Anyways to answer your question, Virtual PC and VirtualBox can fully run old as well as new software, and the performance hit is not that bad (I ran multiple virtualized Windows Servers when a PC had 1GB of RAM). However more modern virtualization methods can offer bare metal-like performance, which Virtual PC/Virtualbox will never be able to make.

Thank you for your answer but also thank you for making me feel like I’m an old man.

I was in my last year of high school around the time you mentioned when I was experimenting with running Windows NT with a copy of Virtual PC.

Real hardware is finicky and complex. It would be very slow to virtualize every hardware device in a system to a level not distinguishable to software. If you do shoot for complete accuracy (e.g. projects like 86Box), you take at least a ~100x performance hit, and also lose out on useful features like dragging files into/out of the VM.
For anyone interested in this, read through the Dolphin emulator reports [0].

Specifically, look for examples of bugs they've fixed, and why they were triggered.

At this point, they're essentially all of the "X software depended on a quirk of Y feature, to do (whatever), because the developers chose to do it that way." For that one specific piece of software, and nowhere else.

And that's for a game console with highly standardized hardware and libraries. The general purpose computer has a bit larger mutation surface. :-)

Or, to crib from another sibling poster,

"You have a million places to make sure your virtualization looks like the actual artifact. Of those, 100 are used by everything, 1,000 are used by many things, and 10,000 are used by a few things. The remainder may be used by some piece of software out there, somewhere."

"You have a year to build a working product. Are you going to implement and equally test all million things?"

[0] https://dolphin-emu.org/blog/

> An ideal VM should be indistinguishable from a real machine.

Ideal for what purpose?

virtio is a good example of where that breaks down.

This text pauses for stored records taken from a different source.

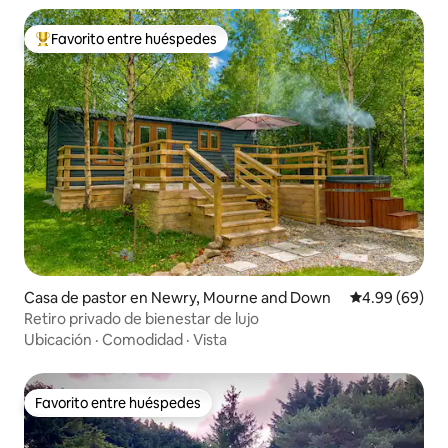
Favorito entre huéspedes
Favorito entre huéspedes preferido
Casa de pastor en Newry, Mourne and Down
Calificación p
4.99 (69)
Retiro privado de bienestar de lujo
Ubicación
·
Comodidad
·
Vista
Favorito entre huéspedes
Favorito entre huéspedes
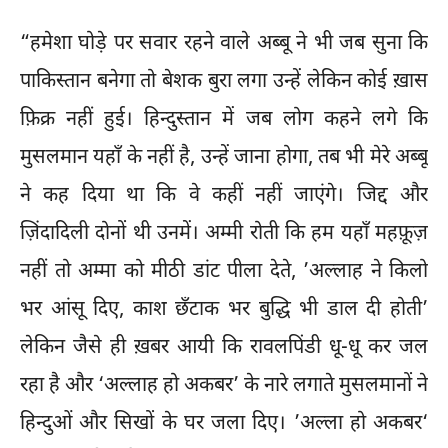
“हमेशा घोड़े पर सवार रहने वाले अब्बू ने भी जब सुना कि
पाकिस्तान बनेगा तो बेशक बुरा लगा उन्हें लेकिन कोई ख़ास
फ़िक्र नहीं हुई। हिन्दुस्तान में जब लोग कहने लगे कि
मुसलमान यहाँ के नहीं है, उन्हें जाना होगा, तब भी मेरे अब्बू
ने कह दिया था कि वे कहीं नहीं जाएंगे। जिद्द और
ज़िंदादिली दोनों थी उनमें। अम्मी रोती कि हम यहाँ महफ़ूज़
नहीं तो अम्मा को मीठी डांट पीला देते, ’अल्लाह ने किलो
भर आंसू दिए, काश छँटाक भर बुद्धि भी डाल दी होती’
लेकिन जैसे ही ख़बर आयी कि रावलपिंडी धू-धू कर जल
रहा है और ‘अल्लाह हो अकबर’ के नारे लगाते मुसलमानों ने
हिन्दुओं और सिखों के घर जला दिए। ’अल्ला हो अकबर‘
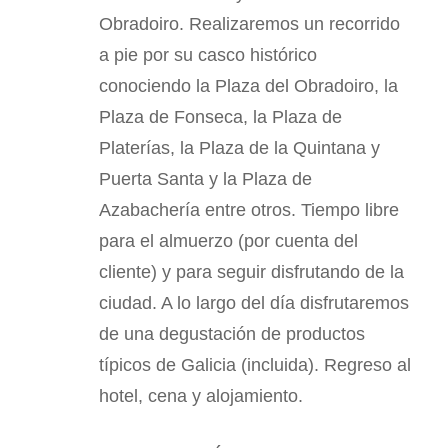
Obradoiro. Realizaremos un recorrido
a pie por su casco histórico
conociendo la Plaza del Obradoiro, la
Plaza de Fonseca, la Plaza de
Platerías, la Plaza de la Quintana y
Puerta Santa y la Plaza de
Azabachería entre otros. Tiempo libre
para el almuerzo (por cuenta del
cliente) y para seguir disfrutando de la
ciudad. A lo largo del día disfrutaremos
de una degustación de productos
típicos de Galicia (incluida). Regreso al
hotel, cena y alojamiento.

For a lot of use cases, directly exposing an explicitly virtual device rather than emulating real hardware can be much more efficient and avoid bugs.

For example, it may help a virtualised system avoid some layers of caching or optimisation if they are redundant because they are nested inside a system already doing that.

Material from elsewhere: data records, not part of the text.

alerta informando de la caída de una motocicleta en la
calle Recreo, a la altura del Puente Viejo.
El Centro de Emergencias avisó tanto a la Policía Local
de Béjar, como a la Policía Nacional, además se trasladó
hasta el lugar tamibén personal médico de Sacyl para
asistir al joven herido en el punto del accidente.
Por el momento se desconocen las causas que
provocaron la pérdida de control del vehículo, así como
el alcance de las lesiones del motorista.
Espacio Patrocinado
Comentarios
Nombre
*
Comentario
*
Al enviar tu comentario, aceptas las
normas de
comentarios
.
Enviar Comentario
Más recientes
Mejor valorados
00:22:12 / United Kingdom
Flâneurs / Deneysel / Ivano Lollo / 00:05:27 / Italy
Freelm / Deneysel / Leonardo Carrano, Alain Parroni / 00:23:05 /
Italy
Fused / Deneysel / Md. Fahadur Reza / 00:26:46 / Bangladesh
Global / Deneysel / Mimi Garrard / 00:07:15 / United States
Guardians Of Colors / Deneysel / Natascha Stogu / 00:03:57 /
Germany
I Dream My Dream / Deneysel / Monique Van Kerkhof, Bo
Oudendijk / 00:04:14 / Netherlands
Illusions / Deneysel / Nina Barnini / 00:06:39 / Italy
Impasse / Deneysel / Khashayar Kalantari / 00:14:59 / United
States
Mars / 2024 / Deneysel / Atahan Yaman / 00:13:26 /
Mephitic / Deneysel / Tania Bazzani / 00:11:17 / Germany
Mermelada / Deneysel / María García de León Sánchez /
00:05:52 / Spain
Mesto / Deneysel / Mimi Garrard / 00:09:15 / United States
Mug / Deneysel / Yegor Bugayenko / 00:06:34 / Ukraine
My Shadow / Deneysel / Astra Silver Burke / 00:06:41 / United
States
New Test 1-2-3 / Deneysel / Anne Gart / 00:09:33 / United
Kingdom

Making your VM indistinguishable from real hardware is nice for some use cases, absolutely, but in many it isn't what you want.

> Ideal for what purpose?

To shove it at companies like Tencent who will ban you for trying to run WeChat in a virtual machine, and restore freedom to the user to run software how they want. WeChat also randomly scans for Wi-Fi networks, I'm guessing they sniff VMs with tricks like that.

It should also be a violation of disability law to force users to use a hardware mobile phone to run a particular piece of software. VMs open the doors to custom accessibility solutions.

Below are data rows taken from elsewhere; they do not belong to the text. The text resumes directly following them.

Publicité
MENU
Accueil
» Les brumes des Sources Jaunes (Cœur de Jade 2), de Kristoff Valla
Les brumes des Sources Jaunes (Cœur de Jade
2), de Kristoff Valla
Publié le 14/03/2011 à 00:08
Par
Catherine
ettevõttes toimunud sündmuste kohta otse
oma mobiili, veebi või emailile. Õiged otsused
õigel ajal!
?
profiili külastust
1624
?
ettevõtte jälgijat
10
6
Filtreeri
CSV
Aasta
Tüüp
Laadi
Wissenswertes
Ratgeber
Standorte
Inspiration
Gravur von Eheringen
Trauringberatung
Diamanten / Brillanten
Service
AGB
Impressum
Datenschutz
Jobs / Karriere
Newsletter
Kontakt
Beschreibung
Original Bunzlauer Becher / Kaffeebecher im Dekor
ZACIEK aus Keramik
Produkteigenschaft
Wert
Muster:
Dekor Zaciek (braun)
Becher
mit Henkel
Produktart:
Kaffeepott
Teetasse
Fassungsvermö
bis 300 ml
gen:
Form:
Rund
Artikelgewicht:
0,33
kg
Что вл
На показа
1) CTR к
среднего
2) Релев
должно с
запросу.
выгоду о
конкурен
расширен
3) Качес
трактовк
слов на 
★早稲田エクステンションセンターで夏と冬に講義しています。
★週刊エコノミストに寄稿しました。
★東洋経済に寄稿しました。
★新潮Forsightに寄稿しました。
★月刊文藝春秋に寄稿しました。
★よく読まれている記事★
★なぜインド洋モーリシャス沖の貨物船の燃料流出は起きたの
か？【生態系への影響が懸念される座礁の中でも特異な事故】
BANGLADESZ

They shouldn't even have the right to know what it's running on, they should just hand me bytecode of a suggested (but not required) client, and open a port on their server for service.

Also in general to shove it at any company with potential spyware. I always run unknown closed-source software in a VM and I should have the basic right to do that. But sometimes those companies try to detect VMs. If the VM engine is good enough they shouldn't be able to.

Sure, my point wasn't that there is no use case, just that there are use cases where it isn't necessary and—more than that—is counterproductive
The goal is usually cooperative virtualisation, not adversarial virtualisation. Most people don't need to hide that the environment is a VM, because the OS and applications by and large don't care about that.
I talked to a security researcher about it a few years ago and as I understood it it's a cat and mouse game. They are trying to mimic real phones but the malware authors always find a new way to tell whether it's fake.
I’m not aware of any steps security researches take to obscure the fact they are running in a VM from malware.
Thank you!
VM detection and escape (breaking through the VM to access the host machine) is an active area of research and a very hard nut to crack. It's trench warfare!